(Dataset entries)
^^^^^^^^

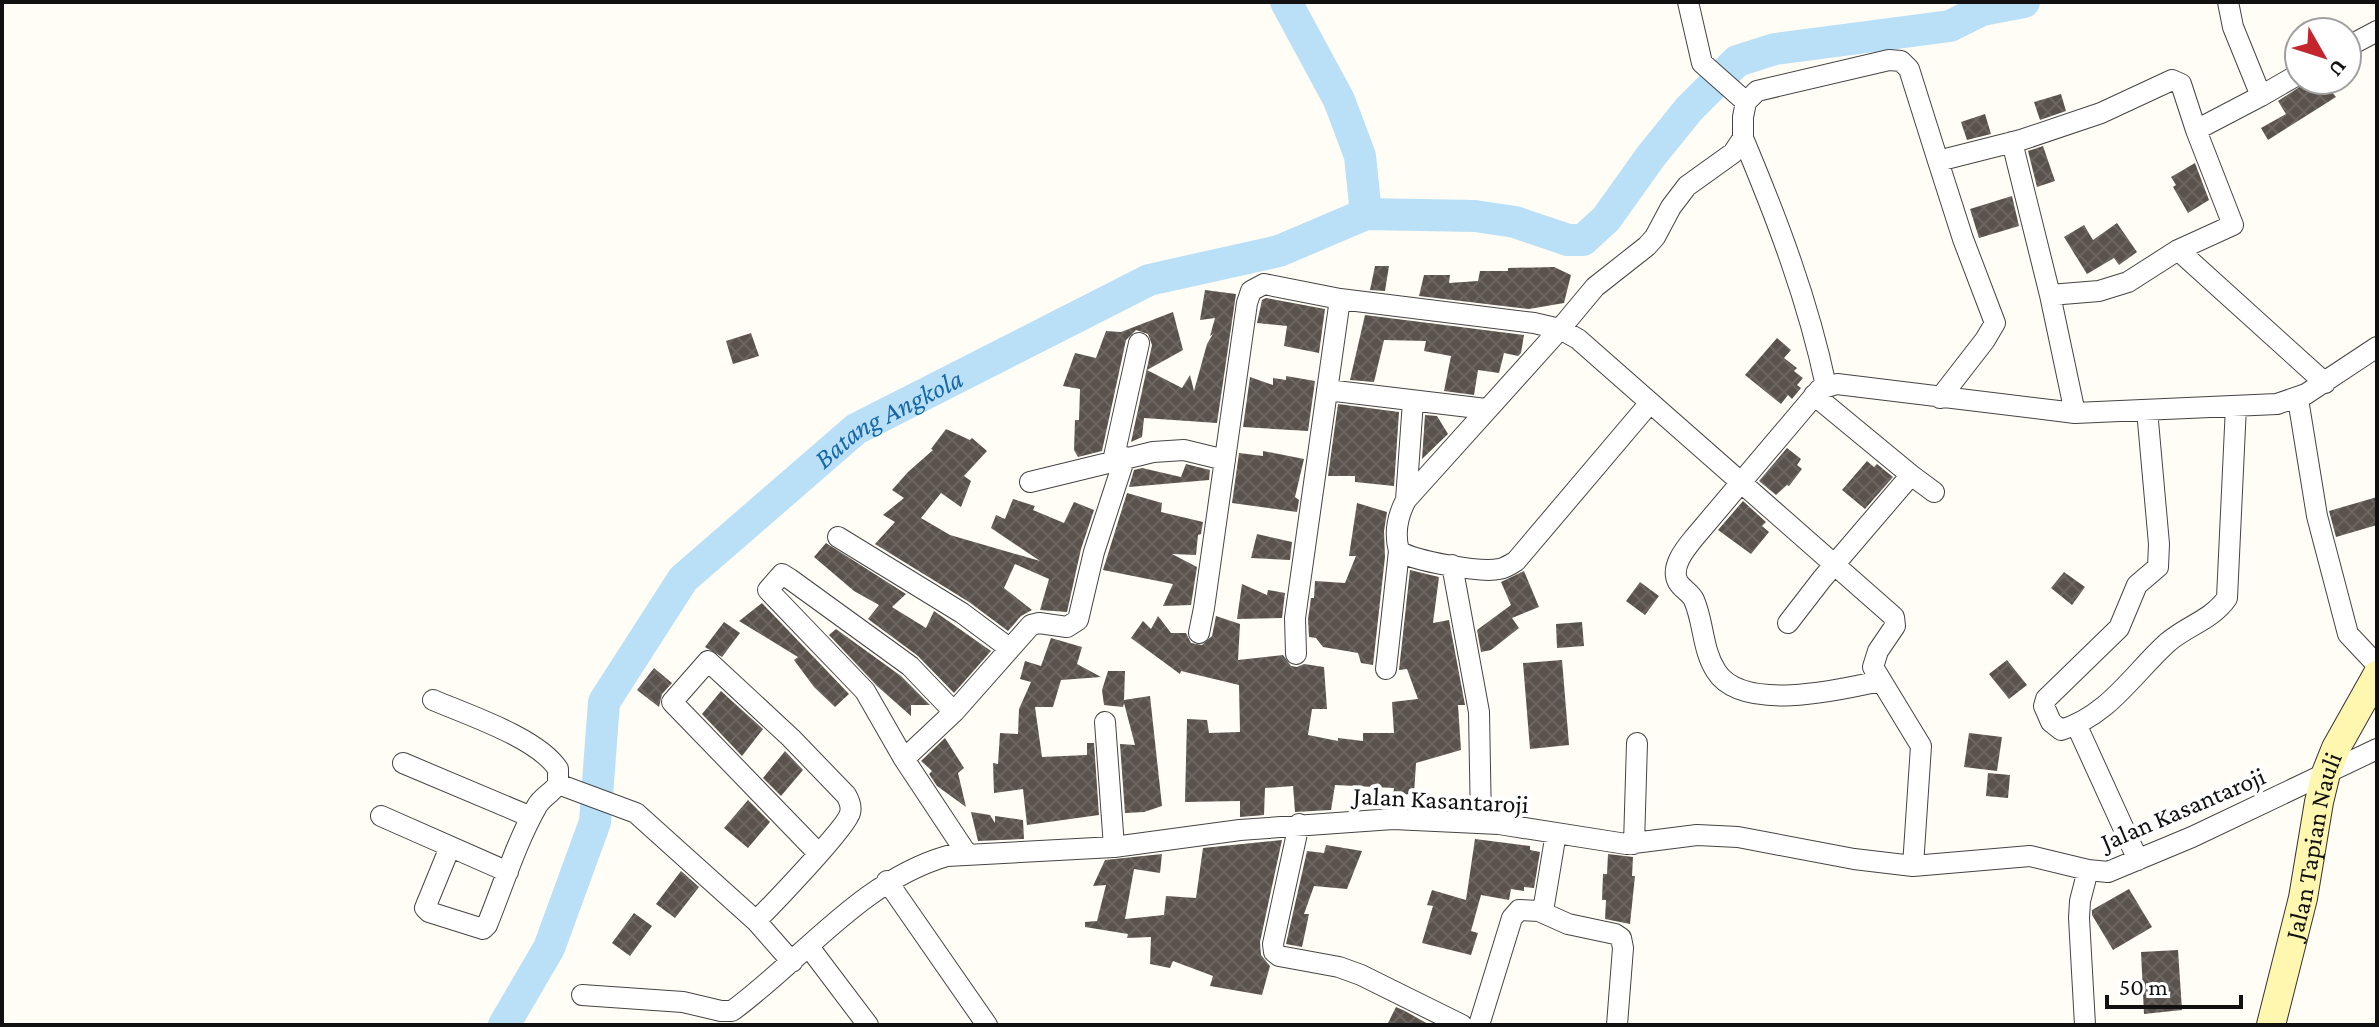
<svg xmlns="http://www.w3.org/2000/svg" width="2379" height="1027" font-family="'Crimson Pro',serif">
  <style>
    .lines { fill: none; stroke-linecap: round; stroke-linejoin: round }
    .river { stroke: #b9e0f7; stroke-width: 32 }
    .building { fill: url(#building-cross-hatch) }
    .street-casing { stroke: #444; stroke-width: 22 }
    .secondary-casing { stroke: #333; stroke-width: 30 }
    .street { stroke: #fff; stroke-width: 20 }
    .secondary { stroke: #fff6b0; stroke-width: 28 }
    .labels { text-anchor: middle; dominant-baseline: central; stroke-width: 8; stroke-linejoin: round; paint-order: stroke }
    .street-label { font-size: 26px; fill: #111; stroke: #fff }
    .water-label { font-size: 28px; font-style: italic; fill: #1768a6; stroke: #fff }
  </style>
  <defs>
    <pattern id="building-cross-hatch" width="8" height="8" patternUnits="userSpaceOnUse" patternTransform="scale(2)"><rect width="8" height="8" fill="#5a524d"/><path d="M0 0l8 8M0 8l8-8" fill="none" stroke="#6d6662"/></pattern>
  </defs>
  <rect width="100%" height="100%" fill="#fffdf5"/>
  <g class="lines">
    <g class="river">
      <path d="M1286 2 1339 100 1360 156 1366 214"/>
      <path id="s1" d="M504 1025 549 948 595 822 604 702 683 579 856 429 1149 280 1279 251 1366 214 1475 216 1515 222 1568 240H1583L1606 219 1651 156 1689 109 1737 61 1775 49 1950 26 1982 10 2024 2"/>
    </g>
  </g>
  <path class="building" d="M2310 80H2323L2336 97 2268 140 2261 128 2286 114 2278 101Z
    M2061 94 2066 111 2040 120 2034 102Z
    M1985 114 1991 134 1967 140 1961 122Z
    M2043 146 2055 181 2037 187 2028 151Z
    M2195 163 2209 200 2188 213 2173 187 2176 185 2171 177Z
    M2012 196 2019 226 1979 238 1970 209Z
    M2117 223 2137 252 2119 265 2114 258 2087 274 2064 237 2084 225 2093 240Z
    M1375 266H1389L1385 291 1370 290Z
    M1554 267 1571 275 1564 303 1529 309 1419 296 1424 275H1450L1449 283 1478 281 1480 271H1508V268Z
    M1205 290 1236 294 1217 423 1144 418 1142 437 1131 442 1152 345 1148 334 1136 330 1126 340 1102 451 1078 457 1074 450 1075 420H1079L1080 389 1063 386 1075 353 1096 358 1106 331 1121 332 1173 312 1183 350 1147 370 1182 388 1190 375 1194 391 1207 344 1213 334 1210 336 1215 318 1200 320Z
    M1266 298 1325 309 1319 353 1284 346 1287 326 1257 323 1262 300Z
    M1365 315 1524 335 1521 353 1518 356 1504 353 1499 373 1478 370 1474 395 1444 391 1451 356 1424 351 1426 341 1384 340 1374 382 1350 380Z
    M751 333 759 356 733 364 726 341Z
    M1777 338 1791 350 1784 358 1797 368 1794 371 1803 378 1797 385 1801 388 1792 399 1788 395 1781 404 1745 375Z
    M1286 376 1315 381 1308 431 1243 427 1250 377 1273 385V378L1286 380Z
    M1338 404 1399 412 1394 486 1355 482V476H1328Z
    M1425 415 1437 416 1448 434 1422 459Z
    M946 429 970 440 972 438 987 451 964 476 971 481 961 507 941 493 921 518 950 535 1040 561 991 528 996 515 1005 519 1013 499 1035 506 1033 510 1064 523 1074 502 1094 510 1081 549 1067 612 1040 610 1049 579 1015 564 1004 588 1032 610 1021 616 1008 631 969 602 875 544 895 522 883 515 904 498 892 490 908 472 933 450 931 449Z
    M1787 448 1801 459 1797 465 1802 469 1789 486 1787 485 1776 495 1759 481Z
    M1263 451 1304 459 1295 497 1299 500 1297 512 1232 503 1239 453 1263 456Z
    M1867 461 1874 467 1877 464 1893 477 1865 509 1842 490Z
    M1186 464 1210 470 1209 480 1129 487 1134 470 1142 468 1181 477Z
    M1127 493 1162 503 1161 512 1203 522 1201 534 1198 535 1196 555 1172 554 1197 567 1191 605 1163 606 1173 584 1103 570Z
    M2377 497V525L2336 537 2329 511Z
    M1743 501 1766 522 1762 526 1769 532 1751 554 1718 530Z
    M1357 503 1387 512 1384 531 1385 557 1373 665 1361 663 1358 653 1323 647 1316 638 1309 637 1308 619 1311 598H1314L1315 581 1345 583 1356 556H1349Z
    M1257 534 1292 542 1290 560 1251 558Z
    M826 543 906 594 892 607 926 628 934 611 991 651 954 693 918 656 868 619 879 605 854 591 814 557Z
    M1410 570 1439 577 1433 623 1449 620 1465 705H1458L1461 750 1416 763 1414 794 1393 795 1394 788 1335 785 1331 810 1295 812 1293 786 1265 788 1264 815 1240 817V801L1185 802 1187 719 1207 720 1209 733 1240 732 1239 685 1181 671 1180 674 1131 638 1143 621 1151 629 1158 616 1171 633H1186L1191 643 1202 645 1212 636 1216 616 1240 624 1238 660 1283 655 1291 666 1297 667 1304 664 1324 667 1327 709H1312L1308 735 1338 741V738L1363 741V733H1394L1392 702 1418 699 1407 669 1399 670Z
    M1524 571 1539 607 1512 618 1519 628 1491 650 1481 652 1477 630 1511 605 1501 582Z
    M2064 572 2085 587 2072 605 2051 588Z
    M1640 582 1659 596 1645 615 1626 601Z
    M1242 584 1267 595 1268 590 1285 593 1282 618 1237 619Z
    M762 603 849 694 835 707 814 687 794 660 798 657 739 621Z
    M724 622 740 633 722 657 705 647Z
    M1582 622 1584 646 1557 648 1556 624Z
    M836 629 901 676 930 705H911V716L877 686 829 635Z
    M1051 638 1082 647 1077 664 1101 677 1061 680 1053 707H1035L1042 757 1087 755V743H1094L1099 815 1027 825 1023 789 994 793 993 763 998 764 1000 733 1018 734 1019 709 1031 682 1020 679 1025 661 1041 666Z
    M1562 660 1569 745 1530 749 1523 663Z
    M2007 660 2027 685 2009 699 1989 674Z
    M654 668 672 683 662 694 659 707 637 690Z
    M1108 671H1125L1124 700 1150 696 1162 806 1144 812 1125 813 1120 744 1135 745 1124 703 1123 707 1104 705 1102 690Z
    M721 691 763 729 742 756 702 714Z
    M1969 733 2002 737 1997 771 1964 767Z
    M945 738 964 768 958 773 966 807 937 786 929 774 932 771 921 761Z
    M785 751 803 770 781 796 763 778Z
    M1988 773 2010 775 2008 798 1986 796Z
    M748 800 770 822 748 848 724 828Z
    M971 812 990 815 995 823V816L1023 820 1024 839 978 841Z
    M1475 839 1530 846V850L1540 852 1534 888 1524 887V891L1511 889 1509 900 1481 895 1471 931 1478 933 1471 955 1422 943 1433 906 1427 905 1432 890 1466 900Z
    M1282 840 1260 942 1261 955 1270 966 1262 995 1210 986 1213 976 1173 961 1170 968 1150 964 1151 937 1127 938 1128 934 1085 927V922L1097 921 1106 885 1093 886 1105 860 1162 854 1160 873 1134 869 1125 919 1164 915 1166 896 1196 898 1203 848Z
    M1326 845 1362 851 1347 889 1314 886 1304 914H1309L1302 947 1286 944 1307 851 1324 853Z
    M1608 854 1633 857 1632 876H1635L1630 924 1605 919 1606 900H1602L1603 874H1607Z
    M681 871 699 887 675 918 656 904Z
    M2129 889 2152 927 2113 950 2092 915V910Z
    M634 913 652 926 630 956 612 943Z
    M2178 950 2182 1010 2144 1014 2141 952Z
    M1396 1007 1405 1011 1430 1025H1387Z"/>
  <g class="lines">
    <defs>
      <path id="street" d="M1688 2 1702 63 1746 102
        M2228 2 2233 27 2261 96 2299 74
        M2347 47 2377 31
        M1743 138C1777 219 1808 300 1826 386
        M2012 142 2050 295 2099 291 2128 282 2178 250 2233 225 2196 130
        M1938 161 1963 239 1995 323 1985 340 1940 398
        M2178 250 2325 383
        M2050 295 2075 413
        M1327 390 1486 409
        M2298 399 2317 516 2348 634 2377 665
        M1649 404 1516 561C1510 565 1505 568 1499 569 1481 573 1414 561 1399 551 1394 533 1397 517 1406 500L1560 329 1595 287 1647 246 1655 237 1671 207 1687 186 1733 153 1743 138V117L1746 102 1757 91 1889 60 1901 61 1909 69 1938 161 2021 140 2101 113 2172 80 2181 84 2196 130 2261 96
        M2147 410 2159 544 2158 567 2137 585 2119 628 2046 699 2044 706 2051 722 2061 730C2108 716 2133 674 2167 643 2186 626 2212 620 2227 598L2236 406
        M1113 461 1139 343
        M1911 475 1934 492
        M1030 482 1153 452 1184 450 1225 460
        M1406 500 1413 401
        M838 537 962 613 1009 648
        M1452 565 1479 712 1481 823
        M1788 623 1822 579 1911 475 1814 395
        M1199 633 1204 608 1247 303 1251 291 1264 284 1340 299 1534 323 1560 329 1578 339 1894 617 1895 626 1878 651 1873 667 1921 746 1913 866
        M1296 654 1295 618 1340 299
        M1386 669 1399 551
        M1880 681C1840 690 1742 713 1716 671 1702 649 1704 623 1694 600 1691 593 1682 589 1678 582 1670 567 1685 549 1694 538L1820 389 1837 384 2075 413 2277 404 2306 394 2377 347
        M433 700C468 715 538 738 558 769V784L636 813 756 921 792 962
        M1105 722 1114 847
        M2076 724 2138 860
        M904 759 865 691 768 590 782 574 790 579 910 666 954 712
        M403 763 531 817
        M381 816 508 872
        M1299 824 1273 944 1274 952 1279 956 1339 967 1361 975 1462 1025
        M1634 844 1637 743
        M450 847 425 908 429 912 483 929 487 925C503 886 516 843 537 806 542 797 552 793 558 784
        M967 854 904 759 954 712 1031 625 1039 623 1067 627 1078 620 1094 552 1125 457
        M887 881 987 1025
        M1539 911 1568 924 1615 934 1621 938 1623 948 1617 1025
        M756 921C771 906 847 827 850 813 852 806 849 800 846 795L791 738 708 661 672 702 818 853
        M809 947 868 1025
        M582 995 683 1002 721 1011H732C803 959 861 881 947 856L1114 847 1240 830 1393 819 1499 824 1626 844 1697 835 1738 837 1854 859 1913 866 2030 856 2088 870 2108 872 2192 837 2377 749
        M1479 1025 1512 918 1519 910 1539 911 1544 905 1556 833
        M2085 1025 2079 918 2080 901 2088 870"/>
      <g id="secondary">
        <path id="s2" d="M2271 1025 2303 898 2319 802 2326 773 2336 748 2377 675"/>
      </g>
    </defs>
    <use href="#street" class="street-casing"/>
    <use href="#secondary" class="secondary-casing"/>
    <use href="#street" class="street"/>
    <use href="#secondary" class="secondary"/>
  </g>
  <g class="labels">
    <g class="street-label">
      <text transform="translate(1441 800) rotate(3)">Jalan Kasantaroji</text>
      <text transform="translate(2183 809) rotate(-23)">Jalan Kasantaroji</text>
      <text stroke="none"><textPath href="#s2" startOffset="184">Jalan Tapian Nauli</textPath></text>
    </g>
    <g class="water-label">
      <text stroke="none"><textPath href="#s1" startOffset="752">Batang Angkola</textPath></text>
    </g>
  </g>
  <rect width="2379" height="1027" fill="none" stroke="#111111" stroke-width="8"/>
  <g transform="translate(2323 56) rotate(129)"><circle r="38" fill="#ffffff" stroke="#a0a0a0" stroke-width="2"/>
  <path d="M0-6L14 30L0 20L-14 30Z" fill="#c4262e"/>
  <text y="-12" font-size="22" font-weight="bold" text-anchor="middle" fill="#111111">U</text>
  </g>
  <path d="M2107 995v12h134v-12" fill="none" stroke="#111111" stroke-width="4"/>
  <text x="2119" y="995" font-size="24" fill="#111111" stroke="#ffffff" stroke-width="6" paint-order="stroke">50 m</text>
</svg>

^^^^^^^^

» **Instructions for the task**
Every line holding the word "casing" should be copied out of the records above.

» **Response area**
    .street-casing { stroke: #444; stroke-width: 22 }
    .secondary-casing { stroke: #333; stroke-width: 30 }
    <use href="#street" class="street-casing"/>
    <use href="#secondary" class="secondary-casing"/>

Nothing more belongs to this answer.